— BEGIN Page extract —
With this fifth installment, we get the cool shit.  Hine gives us Vic Motherfucking Fargo, also known as Snake Eyes, who made his name playing dice and always winning with, you guessed it, snake eyes.  When we first meet him, he’s hanging out in a shithole with a gun, his loaded dice, a bottle of whiskey, and his girl.  To a guy like him, this is paradise.

Too bad it’s short lived.  He owes the mob a lot of money, and they put the hurt on him not by breaking knees or cutting off fingers, but by finding his ex-wife, chopping off her ear, and threatening to cut the next ear off of one of his kids.  Like any good gambler, Vic has a plan to pay off the mob with money he’s sure he’s going to win in a high stakes poker game.  Of course, that plan encounters a hitch when zombies show up on the Strip … .

The funniest part about all of this is his initial reaction:  yeah, that looks pretty bad down there, but we’re up here, so let’s play some fucking poker.  That’s right, these crazy bastards decided to keep gambling while Vegas comes crashing around their heads.  And they’re not the only ones:  when a couple of tourists on their second honeymoon notice that everyone abandoned their winnings in the casino, they decide to fill up their suitcases with cash rather than figure out how they’re going to survive the zombie horde.

This is what truly puts this story over the top with this issue.  It helps that artist German Erramouspe makes every page look beautiful as all hell.  He gets the essence of this story arc so well it hurts, especially when the mobster’s henchman shoots Vic’s girl in the first few pages.  This is easily the best issue of the miniseries, and it’s almost enough to make you want Hine to abandon the main storyline.  Maybe, just maybe, Vic should have his own book.  But his luck is pretty bad—when the zombies show up, he’s losing the poker game—so he might not make it out of this comic alive.  Hop on board and find out with the rest of us if he survives.
— END Page extract —
## Directive A:
In the entries from the line containing "Analyze this satellite" through the line containing "road: (419, 484)", rename "objects" to "features" and keep every other character of those lines the same.
— BEGIN Supplied data —
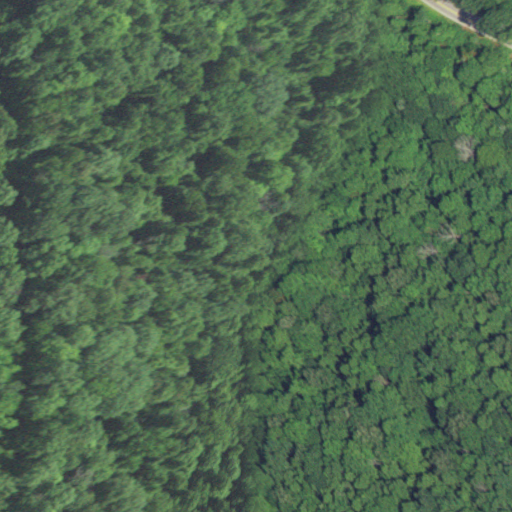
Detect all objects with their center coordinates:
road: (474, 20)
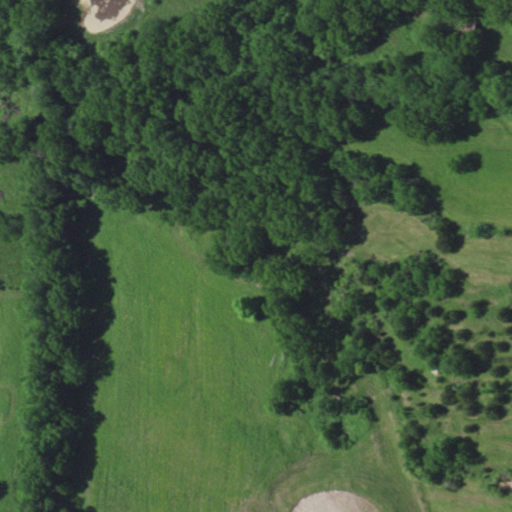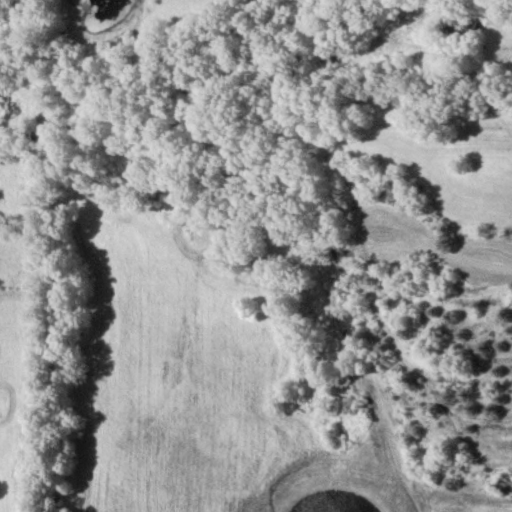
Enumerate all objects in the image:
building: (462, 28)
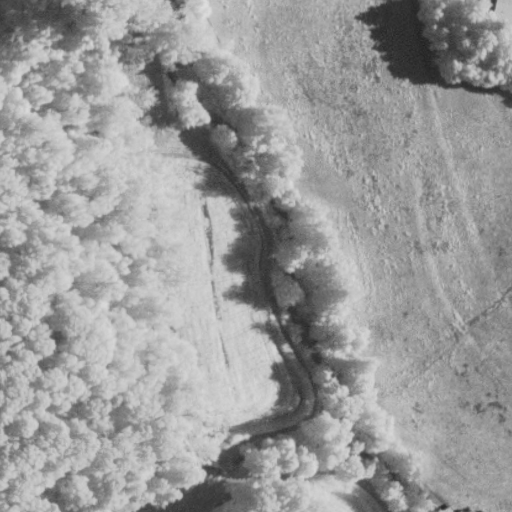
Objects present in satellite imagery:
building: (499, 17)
— END Supplied data —
— BEGIN Supplied data —
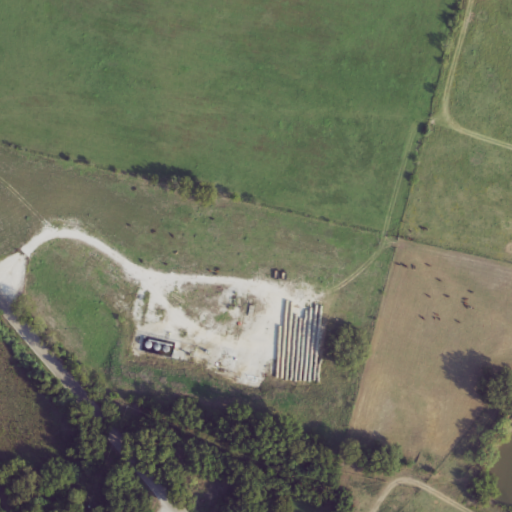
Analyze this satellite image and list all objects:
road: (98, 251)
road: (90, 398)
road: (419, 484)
— END Supplied data —
## Directive B:
Reproduce word for word the stretch of the comic review from "Too bad it’s" through "the Strip … .".

## Expected answer A:
Analyze this satellite image and list all features:
road: (98, 251)
road: (90, 398)
road: (419, 484)

## Expected answer B:
Too bad it’s short lived.  He owes the mob a lot of money, and they put the hurt on him not by breaking knees or cutting off fingers, but by finding his ex-wife, chopping off her ear, and threatening to cut the next ear off of one of his kids.  Like any good gambler, Vic has a plan to pay off the mob with money he’s sure he’s going to win in a high stakes poker game.  Of course, that plan encounters a hitch when zombies show up on the Strip … .